Hearne also described the Indians’ method of preparing tripe from the stomachs of deer or buffalo.
“The tripe of the buffalo is exceedingly good and the Indian method of preparing it is infinitely superior to that of the Europeans. They will wash it clean in cold water and strip off the honeycomb and boil it for half or three-quarters of an hour. In that time it is rather tougher than what is prepared in England, but is more pleasant to the taste.”
Few overland expeditions were more thoroughly documented than that of Lewis and Clark in 1804-06, and their extensive journals have been mined for many kinds of information about almost everything. Their food is of particular interest as they chose to carry large quantities of staple items. Because the Lewis and Clark expedition was a U.S. government operation and the two leaders were army officers, it is useful to note what the army considered standard fare for a soldier. In 1787 the Congress made a law defining the basic ration for a soldier. The standard daily ration included one pound of bread, one pound of beef or 3/4 pound of pork, and one gill (4 oz.) of rum. The mainstay of army diet was bread with soup or stew, and beans. The bread was usually unleavened wheat or corn bread. It was understood that an army on the move must rely on foraging, hunting, and fishing for additional food while in the field.
Lewis and Clark took 193 pounds of something they called “portable soup,” which was made by boiling down beef, buffalo, or deer meat with eggs and vegetables to a thick paste, to be used when no other food was available. Perhaps they added water to make a soup. Another staple on their journey was “parchmeal,” made by heating corn kernels until they swell (like corn nuts), then grinding them into meal. Parching corn serves two purposes: 1) heating the corn prevented sprouting and hence spoilage, 2) parching separated the kernel from the hull, which could then be removed by winnowing. Another preparation of corn for backcountry travel involved soaking the kernels in a mixture of water and wood ash (lye) to produce hominy and grits.

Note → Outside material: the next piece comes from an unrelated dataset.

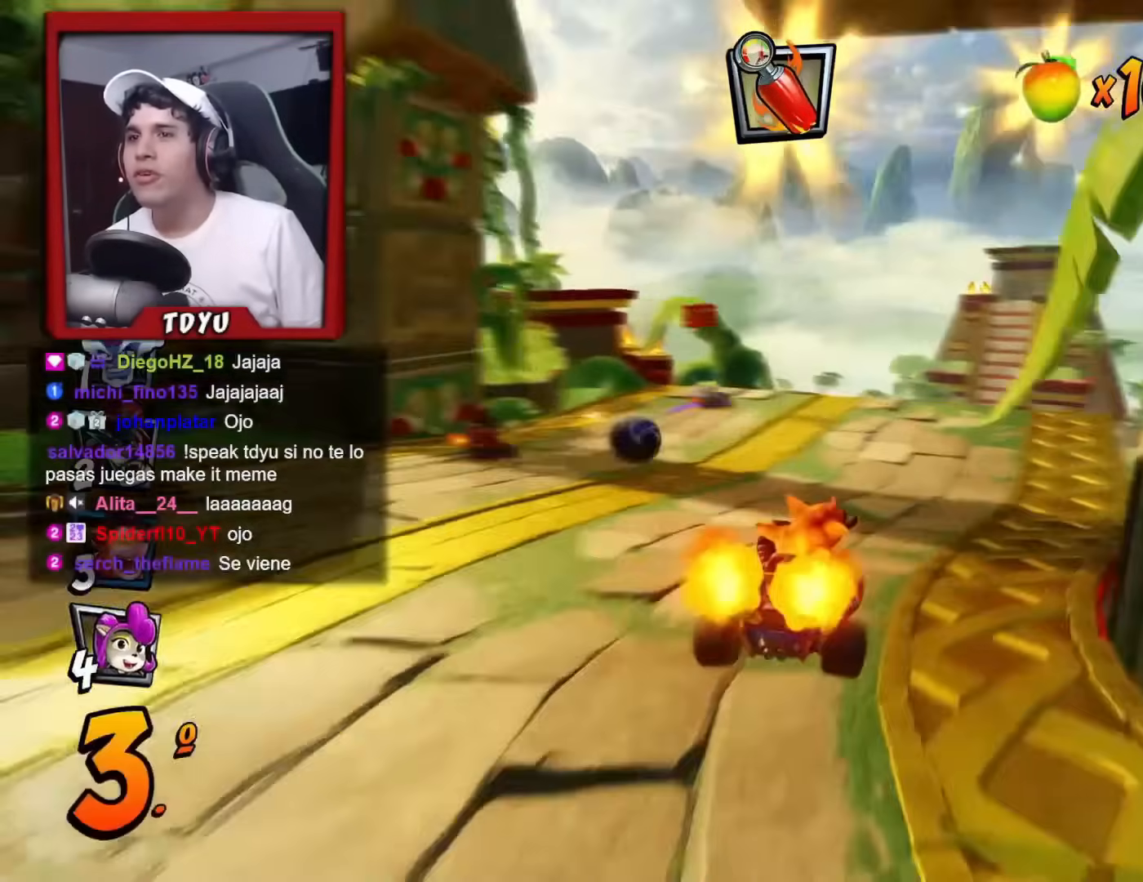
{"buttons": [], "left_stick": "center", "events": [[34, "DPAD_RIGHT", "up"], [84, "R1", "down"], [184, "DPAD_RIGHT", "down"], [201, "R1", "up"], [267, "DPAD_RIGHT", "up"], [284, "CIRCLE", "down"], [384, "CIRCLE", "up"], [401, "DPAD_RIGHT", "down"], [501, "DPAD_RIGHT", "up"]]}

The Lewis and Clark expedition carried 1220 pounds of parchmeal, along with 3400 pounds of flour, 560 pounds of biscuit (hardtack), 750 pounds of salt, 3705 pounds of pork, 112 pounds of sugar, 100 pounds of beans and peas, 70 pounds of lard, and 600 pounds of grease (tallow).
The monotony of corn, beans, and hardtack was broken when fresh meat or fruits and berries could be gathered along the way by the hunters in the group. When meat was plentiful and time available they made jerky or pemmican, which is made by pulverizing dried meat and mixing it with tallow. Given the obvious lack of fruits and vegetables in their diets, it was necessary to brew spruce tea whenever possible for the prevention of scurvy.

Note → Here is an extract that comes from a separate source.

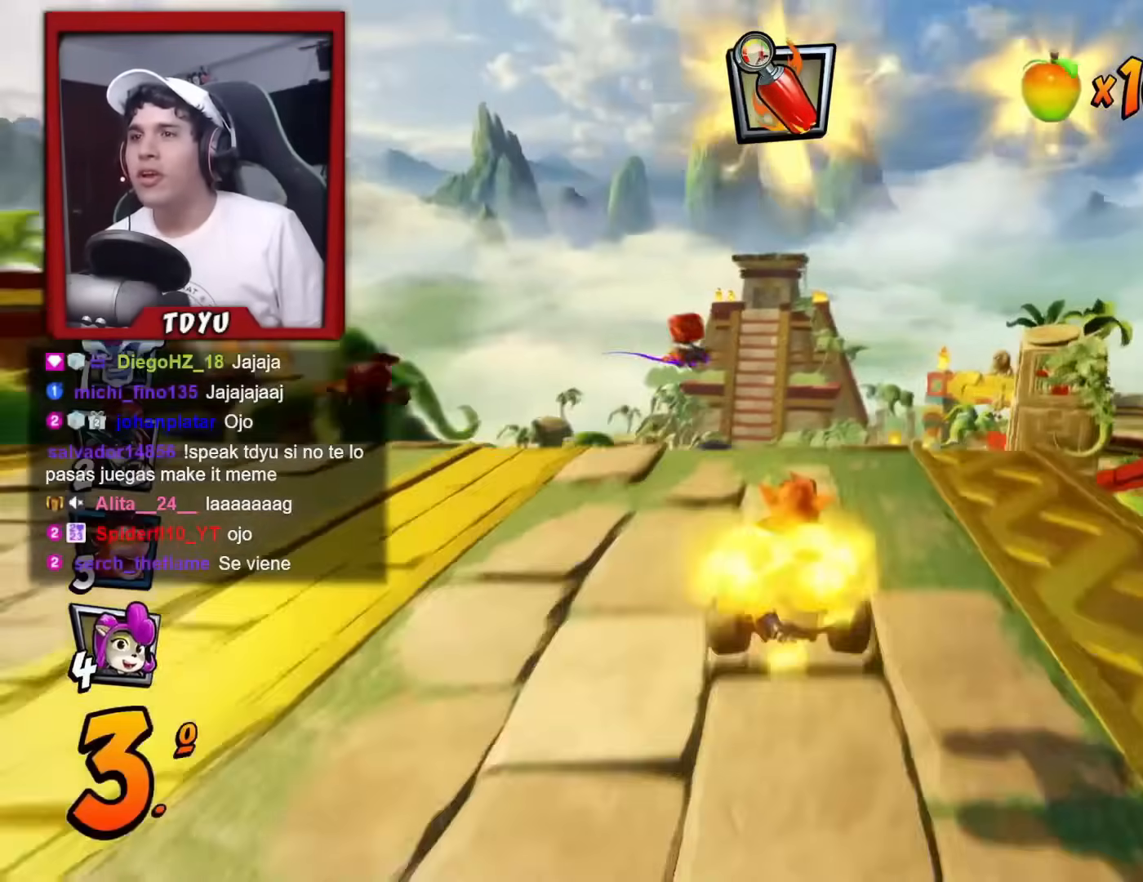
{"buttons": ["R1"], "left_stick": "center", "events": [[117, "R1", "down"], [183, "R1", "up"], [267, "DPAD_LEFT", "down"], [283, "DPAD_UP", "down"], [283, "R1", "down"], [350, "DPAD_UP", "up"], [367, "DPAD_LEFT", "up"], [367, "R1", "up"], [450, "R1", "down"]]}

A major breakthrough in food preservation and storage came with the advent of canning in 1809. This innovation, more than any other, allowed ships to stay over the winter while exploring the Arctic. The story of canning began with a prize offered by the French government under Napoleon to anyone finding a way to preserve food for the army. Some of his military defeats hinged on insufficient food, which forced his army to disperse in order to better forage the countryside. Success, whether for armies or explorers, depends greatly on food.
Hearne, Samuel. A journey from Prince of Wales Fort in Hudson’s Bay to the Northern Ocean. Toronto: The Champlain Society. 1911.
McCoy, Roger M. On the edge: Mapping North America’s coasts. New York: Oxford University Press. 2012.
McIntosh, Elaine Nelson. The Lewis and Clark expedition: Food, nutrition, and health. Sioux Falls: The Center for Western Studies. 2003.